Er hatte den Handbesen und die Schaufel schon mitgebracht, bückte sich und machte sich an die Arbeit. Es klirrte leise, als er die Splitter auf das Blech fegte. In weniger als zwei Minuten hatte er die unmittelbare Umgebung des Tisches gesäubert und zog sich wieder zurück. Zuvor fragte er noch, ob Michelle etwas zu trinken wünschte.

Die Antwort gab der Mann. »Bringen Sie ihr einen guten Whisky. Der hilft manchmal Wunder.«

»Gern.«

Michelle hob den Blick. Der Fremde war jetzt dabei, ihre Hand abzutupfen. »Warum tun Sie das?« fragte sie.
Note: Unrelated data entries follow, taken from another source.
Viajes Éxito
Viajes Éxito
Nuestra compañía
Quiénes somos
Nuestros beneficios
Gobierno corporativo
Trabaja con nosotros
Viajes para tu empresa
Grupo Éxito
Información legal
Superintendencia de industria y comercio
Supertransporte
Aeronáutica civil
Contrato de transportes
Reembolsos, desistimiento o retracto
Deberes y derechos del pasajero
»Ich bin zufällig vorbeigekommen und habe gesehen, dass das Glas zwischen Ihren Händen zerbrach.«

»Ich habe wohl zu kräftig zugegriffen.«

»Nur das?«

Michelle räusperte sich. »Wie … meinen Sie?«

»Sie haben sich etwas seltsam benommen«, sagte der Fremde. »Wenn ich mir in die Hand schneide, dann schrecke ich auf. Ich fluche, ich ärgere mich darüber, aber bei Ihnen ist das nicht der Fall gewesen. Sie haben nichts dergleichen getan. Sie saßen da und kamen mir vor, als wären Sie weggetreten. Oder eingeschlafen.«

Michelle schaute den Fremden direkt an. »Irgendwie haben Sie auch recht, Mister.«

»Ich will nicht unbedingt neugierig sein, aber es würde mich schon interessieren, wie so etwas passieren kann.«

Mich auch, wollte sie sagen, doch der Whisky wurde gebracht, und der Vorgang hielt sie zunächst von einer Antwort ab. Der Mann wickelte noch die Serviette um ihre rechte Hand und drückte ihr das Glas in die andere.

»Dann trinken Sie mal.«

»Danke.« Zum ersten Mal konnte sie lächeln. »Ich heiße übrigens Michelle Maron.«

»Ein schöner Name. Mich können Sie John Sinclair nennen …«

*

Tja, und so lernte ich die ungewöhnliche Michelle Maron kennen. Es war wieder einmal einer der Zufälle im Leben, die einem kaum ein Mensch abnimmt, wenn man es erzählt. Aber es traf zu, denn an diesem Samstag war ich unterwegs.